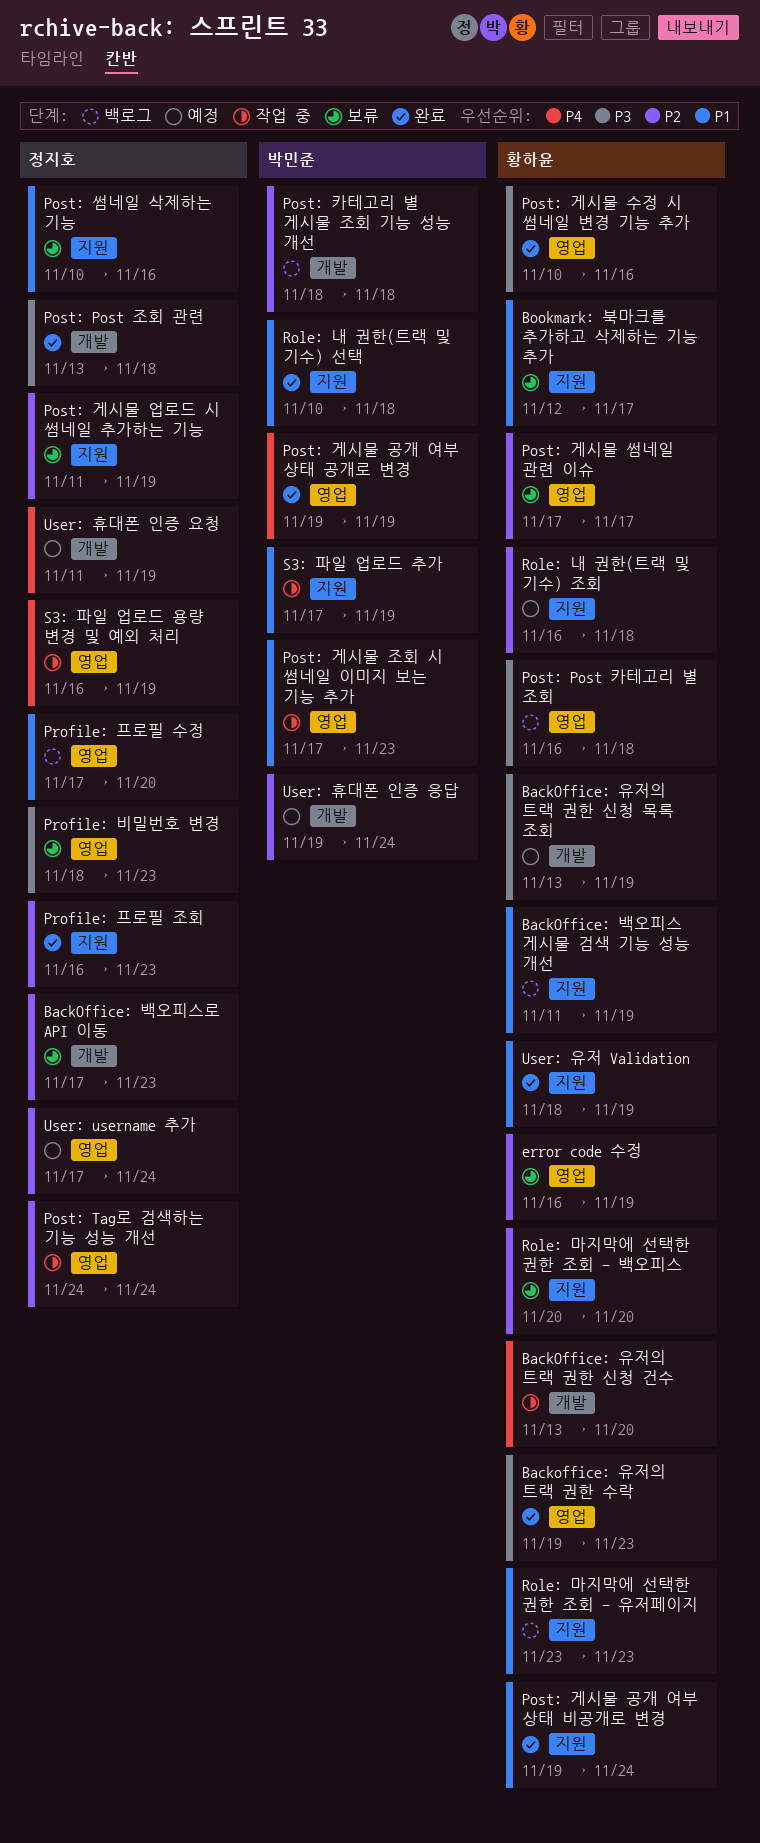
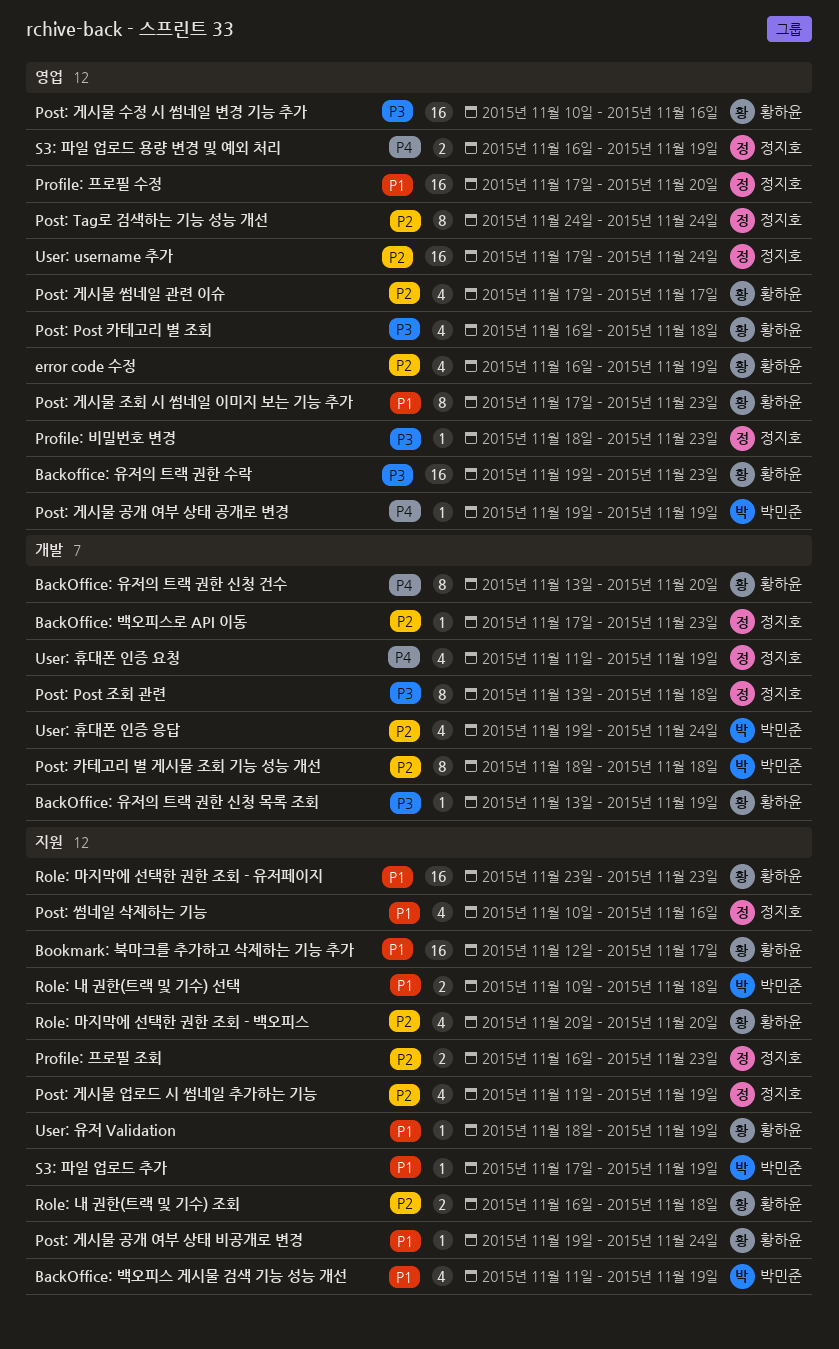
BackOffice: 백오피스 게시물 검색 기능 성능 개선, owner: 황하윤 -> 박민준
Post: 게시물 조회 시 썸네일 이미지 보는 기능 추가, owner: 박민준 -> 황하윤

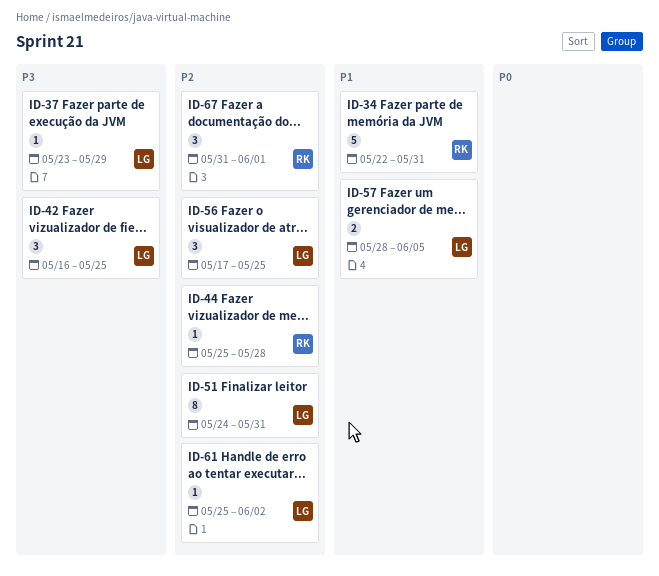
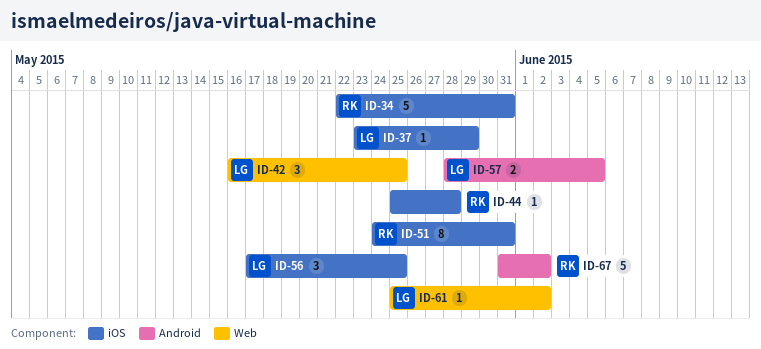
ID-51, owner: LG -> RK
ID-67, estimate: 3 -> 5
ID-67, due: Jun 1 -> Jun 2

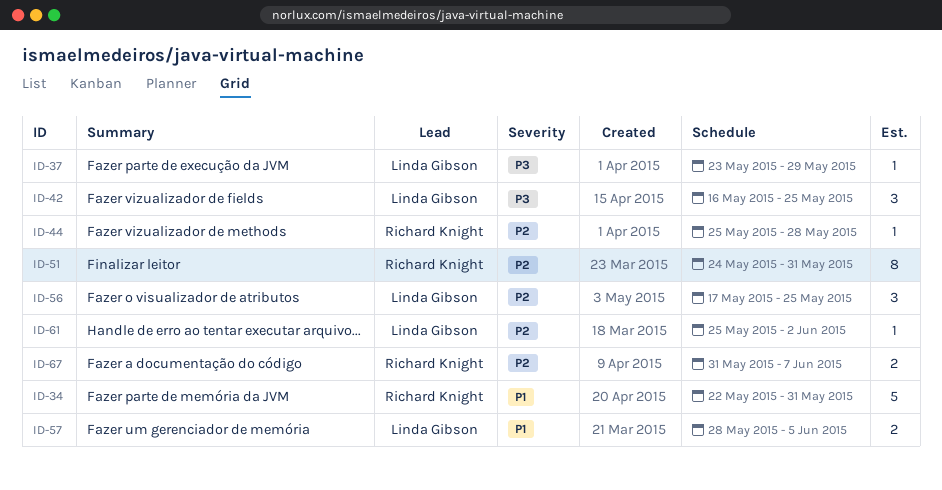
ID-67, estimate: 5 -> 2
ID-67, due: Jun 2 -> Jun 7

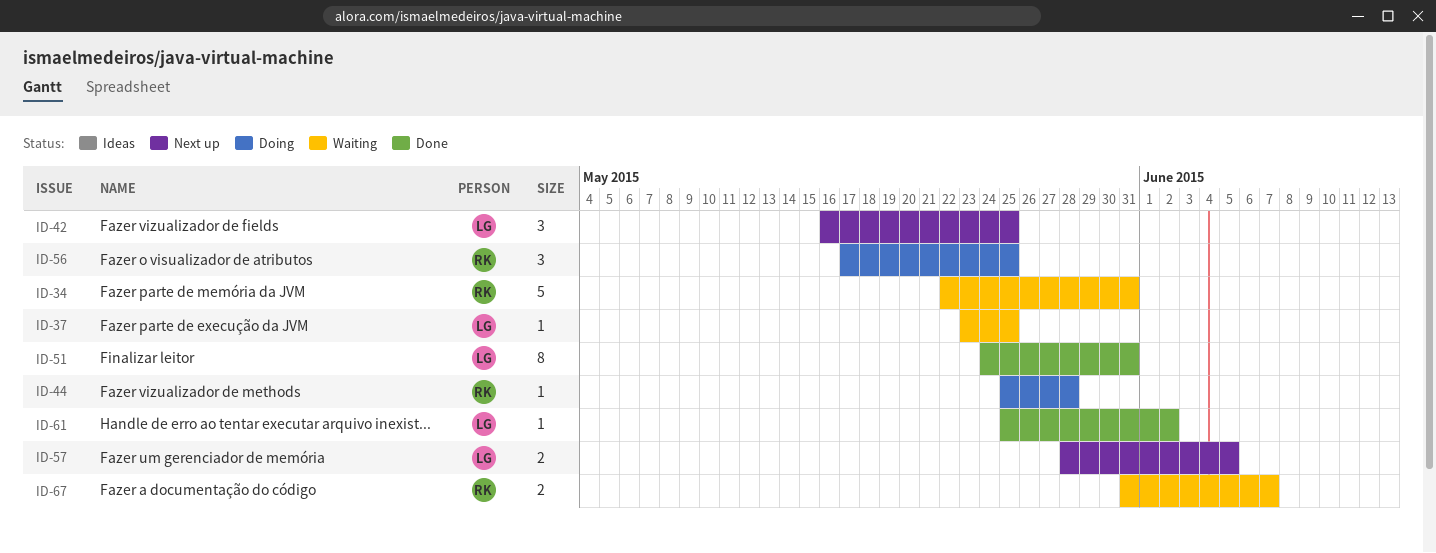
ID-37, due: May 29 -> May 25
ID-51, owner: Richard Knight -> Linda Gibson
ID-56, owner: Linda Gibson -> Richard Knight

........

# Activity:
Using the records above, extract exactly and only the lines from the one with "Post: 게시물 조회" through the final line, inclusive, leaving out pictures.

# Output for this task:
Post: 게시물 조회 시 썸네일 이미지 보는 기능 추가, owner: 박민준 -> 황하윤

ID-51, owner: LG -> RK
ID-67, estimate: 3 -> 5
ID-67, due: Jun 1 -> Jun 2

ID-67, estimate: 5 -> 2
ID-67, due: Jun 2 -> Jun 7

ID-37, due: May 29 -> May 25
ID-51, owner: Richard Knight -> Linda Gibson
ID-56, owner: Linda Gibson -> Richard Knight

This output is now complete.